Tembi Rumah Budaya berada di Jalan Parangtritis Km. 8,4 Desa Tembi, Kelurahan Timbulharjo, Kecamatan Sewon, Bantul, DIY. Tembi Rumah Budaya merupakan tempat yang menyimpan dokumentasi sekaligus memberikan informasi tentang sejarah dan budaya, serta menjadi tempat lahirnya karya kreatif yang berbasis masyarakat lokal.

Rumah budaya ini sering menyelenggarakan berbagai kegiatan seni budaya seperti pameran seni rupa dan residensi perupa, pertunjukan seni tradisional maupun kontemporer, pentas tari dan teater. Hingga malam pembacaan puisi (yang sering diberi nama Sastra Bulan Purnama), dimana pada acara ini sering digunakan oleh sastrawan seluruh Indonesia dan Asia dalam peluncuran buku, maupun pembacaan puisinya. Untuk menunjang keberadaannya sebagai rumah budaya, Tembi Rumah Budaya juga memiliki fasilitas lain seperti Bale Karya, Bale Rupa, Bale Inap, Museum, Perpustakaan, Kolam Renang, dan Warung Dahar Pulosegaran. Selain itu Tembi juga memiliki penerbitan buku.

Selain di Tembi, aktif dimana lagi?

Saya aktif dalam Komunitas Wonosari Kota Hijau Wonosari Gunungkidul; Pegiat Radio Komunitas HanacarakaFM Wonosari Gunungkidul; Pegiat Komunitas Perempuan Gunungkidul; Kontributor Media Online Gunungkidul di Hari Esok; Kontributor Media Online Suara komunitas dari HanacarakaFM; Anggota Ibu-ibu Doyan Nulis (IIDN) korwil Yogyakarta; Forum Kilometer Nol Magelang; Forum guru dalam beberapa grup di Facebook; di Kompasiana sudah pasti, dan sebagainya.

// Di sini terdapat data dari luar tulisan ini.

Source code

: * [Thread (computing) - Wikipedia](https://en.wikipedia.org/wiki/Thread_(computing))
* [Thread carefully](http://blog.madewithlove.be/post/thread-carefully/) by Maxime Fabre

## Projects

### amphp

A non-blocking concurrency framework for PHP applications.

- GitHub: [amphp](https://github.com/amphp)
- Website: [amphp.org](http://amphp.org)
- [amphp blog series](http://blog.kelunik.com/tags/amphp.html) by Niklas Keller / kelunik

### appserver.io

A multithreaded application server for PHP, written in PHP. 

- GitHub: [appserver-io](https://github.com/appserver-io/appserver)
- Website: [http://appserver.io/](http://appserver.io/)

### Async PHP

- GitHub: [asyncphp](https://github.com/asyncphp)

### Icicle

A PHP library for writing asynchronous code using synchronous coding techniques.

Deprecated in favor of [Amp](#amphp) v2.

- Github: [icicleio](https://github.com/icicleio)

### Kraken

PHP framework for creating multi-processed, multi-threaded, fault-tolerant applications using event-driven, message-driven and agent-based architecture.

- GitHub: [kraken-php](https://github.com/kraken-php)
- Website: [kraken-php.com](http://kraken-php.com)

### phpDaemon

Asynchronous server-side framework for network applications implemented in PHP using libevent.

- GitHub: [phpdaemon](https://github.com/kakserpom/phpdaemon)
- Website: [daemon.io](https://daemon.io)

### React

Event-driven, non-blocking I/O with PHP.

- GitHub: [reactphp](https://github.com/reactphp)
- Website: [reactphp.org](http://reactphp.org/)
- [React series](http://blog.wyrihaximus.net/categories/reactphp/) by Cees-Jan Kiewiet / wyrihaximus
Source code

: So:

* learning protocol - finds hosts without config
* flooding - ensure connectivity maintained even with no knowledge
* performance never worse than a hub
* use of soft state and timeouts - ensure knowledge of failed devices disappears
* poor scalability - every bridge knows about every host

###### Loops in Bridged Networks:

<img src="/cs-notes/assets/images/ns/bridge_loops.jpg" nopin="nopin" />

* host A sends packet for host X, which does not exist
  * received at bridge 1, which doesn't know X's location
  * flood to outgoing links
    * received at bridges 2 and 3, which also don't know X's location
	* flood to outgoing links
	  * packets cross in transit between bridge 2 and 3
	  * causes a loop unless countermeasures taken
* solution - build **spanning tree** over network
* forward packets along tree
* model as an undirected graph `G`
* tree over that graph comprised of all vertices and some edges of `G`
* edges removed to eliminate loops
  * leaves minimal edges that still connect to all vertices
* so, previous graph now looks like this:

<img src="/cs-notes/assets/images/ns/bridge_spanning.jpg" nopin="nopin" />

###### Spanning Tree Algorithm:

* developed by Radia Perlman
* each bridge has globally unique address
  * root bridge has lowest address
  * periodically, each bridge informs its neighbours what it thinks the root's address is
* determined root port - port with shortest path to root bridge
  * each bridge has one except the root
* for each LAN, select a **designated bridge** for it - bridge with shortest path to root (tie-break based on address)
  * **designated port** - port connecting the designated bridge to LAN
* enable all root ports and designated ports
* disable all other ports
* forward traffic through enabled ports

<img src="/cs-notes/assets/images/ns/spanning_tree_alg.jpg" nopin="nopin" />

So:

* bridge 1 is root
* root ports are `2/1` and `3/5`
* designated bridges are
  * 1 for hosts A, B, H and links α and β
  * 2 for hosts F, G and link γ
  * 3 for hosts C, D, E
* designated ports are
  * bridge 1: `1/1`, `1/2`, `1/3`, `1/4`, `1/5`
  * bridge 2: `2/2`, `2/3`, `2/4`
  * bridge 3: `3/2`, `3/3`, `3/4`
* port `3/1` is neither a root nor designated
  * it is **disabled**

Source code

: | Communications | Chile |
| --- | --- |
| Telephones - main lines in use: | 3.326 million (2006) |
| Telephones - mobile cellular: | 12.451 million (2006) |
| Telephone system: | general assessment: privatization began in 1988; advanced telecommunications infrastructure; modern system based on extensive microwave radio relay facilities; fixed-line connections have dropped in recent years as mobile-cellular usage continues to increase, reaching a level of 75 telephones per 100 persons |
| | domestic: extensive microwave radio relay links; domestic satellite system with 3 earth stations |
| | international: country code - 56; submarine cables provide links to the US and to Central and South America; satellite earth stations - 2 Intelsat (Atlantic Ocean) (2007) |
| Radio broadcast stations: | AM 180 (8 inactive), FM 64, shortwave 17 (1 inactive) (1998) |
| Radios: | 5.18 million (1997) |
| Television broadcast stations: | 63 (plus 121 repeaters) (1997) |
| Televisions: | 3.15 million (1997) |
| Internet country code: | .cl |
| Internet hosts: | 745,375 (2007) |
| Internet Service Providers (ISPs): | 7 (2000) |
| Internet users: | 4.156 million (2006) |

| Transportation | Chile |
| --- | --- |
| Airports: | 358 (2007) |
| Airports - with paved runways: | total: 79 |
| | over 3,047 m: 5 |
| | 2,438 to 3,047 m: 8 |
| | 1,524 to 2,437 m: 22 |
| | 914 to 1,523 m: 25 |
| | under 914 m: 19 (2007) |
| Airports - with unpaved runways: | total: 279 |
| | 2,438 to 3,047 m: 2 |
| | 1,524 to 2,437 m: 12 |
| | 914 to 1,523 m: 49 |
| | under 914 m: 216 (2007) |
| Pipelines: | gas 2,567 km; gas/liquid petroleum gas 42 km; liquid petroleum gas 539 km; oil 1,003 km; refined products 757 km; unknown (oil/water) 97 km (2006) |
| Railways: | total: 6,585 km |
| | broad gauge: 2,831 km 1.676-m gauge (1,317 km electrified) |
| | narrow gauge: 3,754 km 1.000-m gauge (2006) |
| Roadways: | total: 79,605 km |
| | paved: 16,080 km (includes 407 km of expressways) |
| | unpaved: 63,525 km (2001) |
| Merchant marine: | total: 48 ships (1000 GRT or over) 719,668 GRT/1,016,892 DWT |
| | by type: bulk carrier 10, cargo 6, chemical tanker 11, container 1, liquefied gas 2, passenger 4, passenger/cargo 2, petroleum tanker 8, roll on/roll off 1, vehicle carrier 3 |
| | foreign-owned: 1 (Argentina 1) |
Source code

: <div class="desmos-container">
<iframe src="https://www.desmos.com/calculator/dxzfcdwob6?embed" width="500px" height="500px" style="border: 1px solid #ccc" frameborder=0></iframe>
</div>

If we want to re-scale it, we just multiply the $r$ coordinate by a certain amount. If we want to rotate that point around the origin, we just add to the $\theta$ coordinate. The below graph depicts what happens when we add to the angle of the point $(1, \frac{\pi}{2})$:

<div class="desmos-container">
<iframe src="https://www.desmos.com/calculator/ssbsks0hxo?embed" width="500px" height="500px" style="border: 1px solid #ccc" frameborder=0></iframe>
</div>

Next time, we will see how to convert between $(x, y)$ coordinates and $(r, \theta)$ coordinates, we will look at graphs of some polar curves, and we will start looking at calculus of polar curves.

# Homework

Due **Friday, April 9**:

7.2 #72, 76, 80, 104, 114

Selama 2015 ini, pernah tampil baca puisi pada acara apa saja?

Pada 5 Januari dalam acara Peluncuran buku Sastrawan Nasional angkatan 87 pada Sastra Bulan Purnama di Tembi Yogyakarta. Kemudian pada Maret, dalam launching antologi saya bersama lima penyair dalam buku: Puisi Penyair Lima Kota di Tembi. Lalu, pada Mei, dalam launching antologi saya bersama tujuh guru Jogja Jateng dalam buku: Di antara Perempuan di Tembi. Dan, 27 Oktober, dalam final lomba penulisan cerpen Forum Penulis Negeri Batu di KPAD Kabupaten Gunungkidul. Saya juga tampil ketika 28 Oktober, dalam kegiatan Gunungkidul Di Hari Esok. Pada peringatan Sumpah Pemuda di Lapangan BNI Kabupaten Gunungkidul. Selebihnya, saya membaca puisi dalam forum-forum sekolah dan kegiatan lain.

Umi Azzurasantika (kanan) tampil di Panggung Kethoprak bersama pesinden. (Foto: Akun Facebook Umi Azzurasantika)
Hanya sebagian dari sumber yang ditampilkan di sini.